Went to use the JD 240 skidsteer the other day and bucket tilt controls wouldn't work. Hydraulic system loads up no matter which way petal is moved. Thought cylinder packing may be bad, nope both good. Took control valve apart and cleaned it. Fluid flows out both ports on control valve as soon as engine started but still loads up system when petal is moved. Any ideas? First problem this machine has ever given.


----------



## askinner (Nov 15, 2010)

How much fluid flows out the control valve ports when it is started and the pedal in the neutral position? A little bit of leakage is normal, but for it to be flowing out there must be a problem with the spool IMO. It may have a broken spool spring, causing the spool to not centre.

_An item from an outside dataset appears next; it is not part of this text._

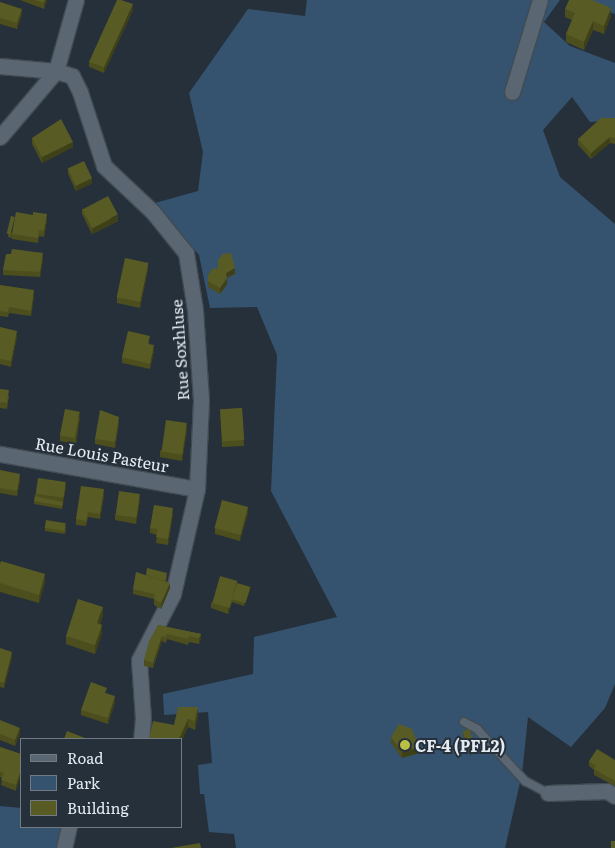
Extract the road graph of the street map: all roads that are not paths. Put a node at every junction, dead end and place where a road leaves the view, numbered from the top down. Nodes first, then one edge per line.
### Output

It doesn't have a diverter valve for a third service by any chance?


----------



## Hand&Hand Farms (Feb 5, 2011)

It flows out full blast out of one port and some out of the other. Spool looks good, no pits or damage, springs are all good. Checked and cleaned all valves in control valve. All worked good, sat in barn a couple days and started this problem.


----------



## mlappin (Jun 25, 2009)

Must be a mechanical linkage for the spools since you said foot pedals? Our joystick controlled Bobcat did the same and a switch went bad in the joystick, was stuck in the "on" position. Does it have any load poppets in the spool?


----------